* [DOCUMENT]
********
# Beretta extrema 2



## TimberFaller660 (May 24, 2009)

just bought a new beretta A391 extrema 2 shotgun. its 12ga. max-4 camo dipped got a patternmaster with it, the only downfall is that it dont have the kickoff system. i aint got to shoot it yet but im thinkin bout gettin some skeet tomorro and tryin her out.


----------



## deeker (May 24, 2009)

TimberFaller660 said:


> just bought a new beretta A391 extrema 2 shotgun. its 12ga. max-4 camo dipped got a patternmaster with it, the only downfall is that it dont have the kickoff system. i aint got to shoot it yet but im thinkin bout gettin some skeet tomorro and tryin her out.



Better send it to me....and I will give it a hell of a work out....I am willing to keep you updated....


----------



## TimberFaller660 (May 25, 2009)

deeker said:


> Better send it to me....and I will give it a hell of a work out....I am willing to keep you updated....



lol. with the price of shells i might have to do that


----------



## indiansprings (May 25, 2009)

Outstanding shotgun, I've had one since they first come out, extremely low recoiling gun, even with 3.5 " shells. Their tuff as hell, mine has been in twelve or thirteen states turkey and duck hunting, been in mud, water, sand
dirt and no malfunctions. I have killed turkeys at 67 yards with it, I absolutely love it.


----------
********
* [Data records]
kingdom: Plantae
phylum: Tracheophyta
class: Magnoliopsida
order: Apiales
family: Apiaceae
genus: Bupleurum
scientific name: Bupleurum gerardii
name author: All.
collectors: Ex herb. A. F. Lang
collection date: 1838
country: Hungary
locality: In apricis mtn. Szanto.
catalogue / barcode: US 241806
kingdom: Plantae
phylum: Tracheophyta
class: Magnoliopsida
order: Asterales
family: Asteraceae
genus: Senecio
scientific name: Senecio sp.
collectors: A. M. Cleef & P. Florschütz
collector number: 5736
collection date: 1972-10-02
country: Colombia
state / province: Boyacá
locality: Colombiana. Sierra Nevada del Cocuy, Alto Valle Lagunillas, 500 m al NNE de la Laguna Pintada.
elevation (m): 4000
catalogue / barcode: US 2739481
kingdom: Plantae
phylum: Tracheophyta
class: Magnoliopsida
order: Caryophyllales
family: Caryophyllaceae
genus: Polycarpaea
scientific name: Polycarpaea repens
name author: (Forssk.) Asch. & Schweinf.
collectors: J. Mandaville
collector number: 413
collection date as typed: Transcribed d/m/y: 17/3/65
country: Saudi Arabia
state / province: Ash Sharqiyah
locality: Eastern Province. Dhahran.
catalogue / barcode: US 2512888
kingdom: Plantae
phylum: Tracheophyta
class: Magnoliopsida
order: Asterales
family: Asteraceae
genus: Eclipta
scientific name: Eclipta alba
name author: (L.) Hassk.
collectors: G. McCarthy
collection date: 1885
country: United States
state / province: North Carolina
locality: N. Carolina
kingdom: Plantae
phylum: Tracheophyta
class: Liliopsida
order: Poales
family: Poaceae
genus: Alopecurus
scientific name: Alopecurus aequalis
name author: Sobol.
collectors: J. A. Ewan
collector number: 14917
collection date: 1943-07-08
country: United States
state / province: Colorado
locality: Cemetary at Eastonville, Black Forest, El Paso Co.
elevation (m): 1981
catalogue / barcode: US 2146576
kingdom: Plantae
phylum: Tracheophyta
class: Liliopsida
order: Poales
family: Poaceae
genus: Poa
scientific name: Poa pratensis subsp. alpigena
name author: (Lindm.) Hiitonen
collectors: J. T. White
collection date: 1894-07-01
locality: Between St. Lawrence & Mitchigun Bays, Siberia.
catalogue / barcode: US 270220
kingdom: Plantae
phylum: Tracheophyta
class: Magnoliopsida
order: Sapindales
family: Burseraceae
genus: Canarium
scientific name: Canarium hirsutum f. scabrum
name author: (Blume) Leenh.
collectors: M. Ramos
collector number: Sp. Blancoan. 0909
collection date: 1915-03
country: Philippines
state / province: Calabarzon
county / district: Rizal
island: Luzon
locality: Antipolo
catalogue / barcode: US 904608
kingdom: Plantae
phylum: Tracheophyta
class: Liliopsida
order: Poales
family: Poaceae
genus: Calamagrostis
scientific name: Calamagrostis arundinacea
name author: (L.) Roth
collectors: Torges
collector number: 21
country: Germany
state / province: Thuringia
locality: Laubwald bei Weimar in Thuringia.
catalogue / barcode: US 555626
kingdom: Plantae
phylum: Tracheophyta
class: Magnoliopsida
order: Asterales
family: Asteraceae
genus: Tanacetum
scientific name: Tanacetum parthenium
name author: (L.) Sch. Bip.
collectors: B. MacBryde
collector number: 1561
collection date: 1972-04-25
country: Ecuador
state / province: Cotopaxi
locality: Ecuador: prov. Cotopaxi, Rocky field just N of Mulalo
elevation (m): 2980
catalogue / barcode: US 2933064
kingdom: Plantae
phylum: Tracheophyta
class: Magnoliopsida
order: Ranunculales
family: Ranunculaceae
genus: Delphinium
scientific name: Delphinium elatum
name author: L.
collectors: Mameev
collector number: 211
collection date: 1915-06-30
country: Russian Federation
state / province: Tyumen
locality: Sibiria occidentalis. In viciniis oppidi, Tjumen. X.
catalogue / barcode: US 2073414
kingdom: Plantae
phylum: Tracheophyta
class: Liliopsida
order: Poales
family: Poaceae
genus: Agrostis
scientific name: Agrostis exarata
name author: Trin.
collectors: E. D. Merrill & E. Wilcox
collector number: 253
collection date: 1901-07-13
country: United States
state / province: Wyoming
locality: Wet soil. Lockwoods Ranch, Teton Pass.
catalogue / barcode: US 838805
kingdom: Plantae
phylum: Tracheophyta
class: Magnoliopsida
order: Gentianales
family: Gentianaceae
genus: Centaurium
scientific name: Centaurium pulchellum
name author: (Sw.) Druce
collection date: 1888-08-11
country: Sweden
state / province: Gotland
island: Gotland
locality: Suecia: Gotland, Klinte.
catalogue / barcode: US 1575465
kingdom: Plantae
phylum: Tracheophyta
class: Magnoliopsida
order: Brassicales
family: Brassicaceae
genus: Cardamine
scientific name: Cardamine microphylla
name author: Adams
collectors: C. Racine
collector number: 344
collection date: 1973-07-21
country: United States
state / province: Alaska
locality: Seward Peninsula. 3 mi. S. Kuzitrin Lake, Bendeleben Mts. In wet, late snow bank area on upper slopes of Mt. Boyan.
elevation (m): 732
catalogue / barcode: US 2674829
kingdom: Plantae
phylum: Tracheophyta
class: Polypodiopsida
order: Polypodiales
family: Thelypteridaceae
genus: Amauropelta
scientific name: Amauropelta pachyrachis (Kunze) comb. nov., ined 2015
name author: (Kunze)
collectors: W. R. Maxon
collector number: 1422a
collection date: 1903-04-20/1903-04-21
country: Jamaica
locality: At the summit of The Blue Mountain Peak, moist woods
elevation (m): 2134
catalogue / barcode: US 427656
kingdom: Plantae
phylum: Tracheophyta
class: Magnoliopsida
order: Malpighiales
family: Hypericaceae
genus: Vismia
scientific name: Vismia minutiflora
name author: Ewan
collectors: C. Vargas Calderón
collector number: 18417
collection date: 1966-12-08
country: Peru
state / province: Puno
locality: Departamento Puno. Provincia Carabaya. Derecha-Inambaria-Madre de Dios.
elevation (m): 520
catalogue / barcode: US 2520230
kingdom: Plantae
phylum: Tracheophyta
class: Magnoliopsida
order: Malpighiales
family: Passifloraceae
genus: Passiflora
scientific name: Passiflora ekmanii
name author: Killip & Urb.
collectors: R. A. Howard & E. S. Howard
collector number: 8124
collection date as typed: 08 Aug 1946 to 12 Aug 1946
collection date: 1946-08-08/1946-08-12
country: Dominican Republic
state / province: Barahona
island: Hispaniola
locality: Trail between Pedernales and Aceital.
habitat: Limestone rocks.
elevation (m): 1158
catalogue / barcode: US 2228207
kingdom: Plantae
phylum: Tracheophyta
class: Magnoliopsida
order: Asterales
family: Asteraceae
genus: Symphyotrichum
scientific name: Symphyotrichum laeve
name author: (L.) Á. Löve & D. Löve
********
* [SET EXERCISE A]
According to the Beretta Extrema 2 thread, what reasons does indiansprings give for calling the shotgun tough? Answer in one to three sentences.
* [SET EXERCISE B]
Please extract from the Beretta Extrema 2 thread the part that opens with the words containing "## TimberFaller660 (May 24, 2009)" and closes with "deeker (May 24, 2009)".

* [WRITTEN RESPONSE A]
Indiansprings' shotgun has gone turkey and duck hunting in twelve or thirteen states and has been in mud, water, sand and dirt without any malfunctions.

* [WRITTEN RESPONSE B]
## TimberFaller660 (May 24, 2009)

just bought a new beretta A391 extrema 2 shotgun. its 12ga. max-4 camo dipped got a patternmaster with it, the only downfall is that it dont have the kickoff system. i aint got to shoot it yet but im thinkin bout gettin some skeet tomorro and tryin her out.


----------



## deeker (May 24, 2009)